Face à lui – enfin, d’abord à ses côtés, puis face à lui… –, Tetsuo est une figure tragique, un laissé pour compte (au sens le plus strict, d’ailleurs), qui doit sans doute tellement à Kaneda qu’il ne peut plus, à terme, que le haïr, laissant enfin s’exprimer sa jalousie et sa rancœur, contenues dans sa faiblesse antérieure, irrépressibles dès lors que sa rencontre (pour le moins brutale) avec Takashi, le gamin psychique à tête de petit vieux, réveille en lui un potentiel insoupçonné et incontrôlable… Si Tetsuo, dans sa soif inextinguible et gamine de vengeance et de domination, commet bien des horreurs, il parvient cependant toujours à émouvoir – sa condition de victime originelle ressort à l’occasion, et, à certains égards, si on ne va probablement pas jusqu’à l’excuser, du moins peut-on le comprendre…

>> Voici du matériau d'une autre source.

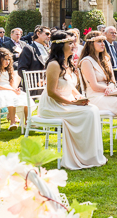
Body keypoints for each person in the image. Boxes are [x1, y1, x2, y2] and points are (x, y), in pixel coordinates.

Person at [37, 30, 106, 169]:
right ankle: (82, 156)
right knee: (87, 113)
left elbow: (70, 86)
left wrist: (79, 97)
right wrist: (72, 103)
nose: (74, 45)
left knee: (92, 109)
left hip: (65, 102)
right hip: (52, 106)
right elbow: (51, 92)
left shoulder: (67, 63)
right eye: (70, 43)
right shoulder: (54, 64)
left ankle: (90, 155)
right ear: (60, 46)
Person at [0, 48, 29, 130]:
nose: (7, 62)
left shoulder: (9, 70)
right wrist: (11, 90)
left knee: (24, 97)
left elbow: (12, 84)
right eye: (5, 59)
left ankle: (27, 122)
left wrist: (15, 90)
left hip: (8, 88)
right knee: (9, 97)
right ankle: (13, 122)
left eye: (9, 60)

Le duel entre Kaneda et Tetsuo, au cœur de l’histoire, ne doit cependant pas amener à négliger les autres personnages. Certains sont essentiels, et tout d’abord le Colonel : ce militaire intransigeant, bâti comme une montagne et constant dans ses gueulantes, a sans doute, dans ce premier tome, quelque chose d’un « méchant », d’autant que l’on se trouve encore dans une optique conspirationniste – mais le flou quant à l’objet exact de cette conspiration militaire (on mentionne bien Akira, mais sans savoir de quoi il s’agit ; on ne dispose guère pour le moment que de ces étranges aperçus de « mutants » à la peau blanche et fripée…) laisse entrevoir bien des possibilités quant à l’avenir ; et, au-delà du cliché quelque peu fascisant que l’on tend instinctivement à accoler au Colonel, on est d’ores et déjà en droit de se demander si, au fond, il n’avait pas raison, en fait, ce salopard – ne serait-ce que dans la mesure où, contrairement à tous les autres, il semble comprendre un minimum ce qui se passe autour de lui…
Il faut dire qu’on l’oppose ici à une sorte de « Résistance » dont les motivations sont au moins aussi floues que les siennes – une faction bien informée à certains égards, pourtant pas à l’abri de fâcheuses boulettes (ainsi quand elle se démène à exfiltrer Takashi en le prenant pour Akira, ce qui est peu ou prou la base…). Le lecteur a un réflexe, sans doute : dans un cadre tel que celui d’Akira, on prend instantanément le parti de la « Résistance », a fortiori si l’opposition a donc quelque chose de totalitaire, au moins en germe, comme ici. Alors on suit le sévère Ryû et, plus encore, la séduisante Kei… mais le secret, bien légitime, les entourant, en dissimulant totalement leurs objectifs, peut en définitive susciter un semblant de malaise – au moins autant que leur amateurisme occasionnel.
On ne sait toujours guère que penser de tout cela à la fin de ce premier tome – se concluant sur l’image improbable et lourde de menaces d’un Colonel souriant et accueillant… Mais on est pris, on a envie d’en savoir plus. Ça marche remarquablement bien, et l’accoutumance, bien vite, est délicieuse. Je ne tarderai pas à lire le tome 2…
En l’état, cependant, confirmation qu’Akira est à sa manière un monument, une BD affichant fièrement et à bon droit sa singularité et sa perfection. Un chef-d’œuvre, oui.